> **What is expected**
Rewrite the lines of every item below as one numbered list, dropping any blank lines. Leave the pictures out of your answer.
○ ○ ○ ○ ○ ○ ○
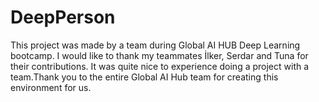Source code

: # DeepPerson
This project was made by a team during Global AI HUB Deep Learning bootcamp. I would like to thank my teammates İlker, Serdar and Tuna for their contributions.
It was quite nice to experience doing a project with a team.Thank you to the entire Global AI Hub team for creating this environment for us.

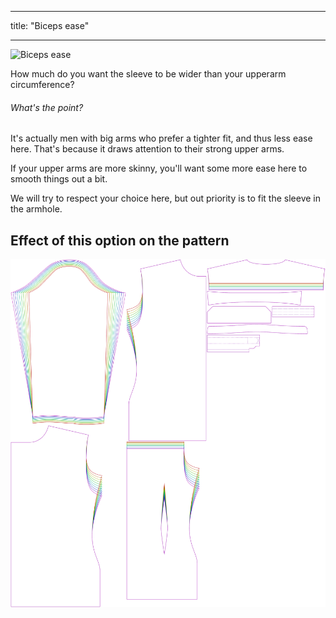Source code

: ***

title: "Biceps ease"

***

![Biceps ease](./bicepsease.svg)

How much do you want the sleeve to be wider than your upperarm circumference?

<Note>

###### What's the point?

It's actually men with big arms who prefer a tighter fit, and thus less ease here. That's because it draws attention to their strong upper arms.

If your upper arms are more skinny, you'll want some more ease here to smooth things out a bit.

</Note>

<Warning>

We will try to respect your choice here, but out priority is to fit the sleeve in the armhole.

</Warning>

## Effect of this option on the pattern

![This image shows the effect of this option by superimposing several variants that have a different value for this option](simon_bicepsease_sample.svg "Effect of this option on the pattern")
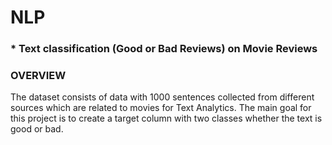# NLP
### * Text classification (Good or Bad Reviews) on Movie Reviews
### OVERVIEW
  The dataset consists of data with 1000 sentences collected from different sources which are related to
movies for Text Analytics. The main goal for this project is to create a target column with two classes
whether the text is good or bad.
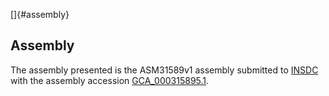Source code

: []{#assembly}

Assembly
--------

The assembly presented is the ASM31589v1 assembly submitted to
[INSDC](http://www.insdc.org) with the assembly accession
[GCA\_000315895.1](http://www.ebi.ac.uk/ena/data/view/GCA_000315895.1).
○ ○ ○ ○ ○ ○ ○
> **Answer space**
1. Source code
2. : # DeepPerson
3. This project was made by a team during Global AI HUB Deep Learning bootcamp. I would like to thank my teammates İlker, Serdar and Tuna for their contributions.
4. It was quite nice to experience doing a project with a team.Thank you to the entire Global AI Hub team for creating this environment for us.
5. Source code
6. : ***
7. title: "Biceps ease"
8. ***
9. ![Biceps ease](./bicepsease.svg)
10. How much do you want the sleeve to be wider than your upperarm circumference?
11. <Note>
12. ###### What's the point?
13. It's actually men with big arms who prefer a tighter fit, and thus less ease here. That's because it draws attention to their strong upper arms.
14. If your upper arms are more skinny, you'll want some more ease here to smooth things out a bit.
15. </Note>
16. <Warning>
17. We will try to respect your choice here, but out priority is to fit the sleeve in the armhole.
18. </Warning>
19. ## Effect of this option on the pattern
20. ![This image shows the effect of this option by superimposing several variants that have a different value for this option](simon_bicepsease_sample.svg "Effect of this option on the pattern")
21. # NLP
22. ### * Text classification (Good or Bad Reviews) on Movie Reviews
23. ### OVERVIEW
24.   The dataset consists of data with 1000 sentences collected from different sources which are related to
25. movies for Text Analytics. The main goal for this project is to create a target column with two classes
26. whether the text is good or bad.
27. Source code
28. : []{#assembly}
29. Assembly
30. --------
31. The assembly presented is the ASM31589v1 assembly submitted to
32. [INSDC](http://www.insdc.org) with the assembly accession
33. [GCA\_000315895.1](http://www.ebi.ac.uk/ena/data/view/GCA_000315895.1).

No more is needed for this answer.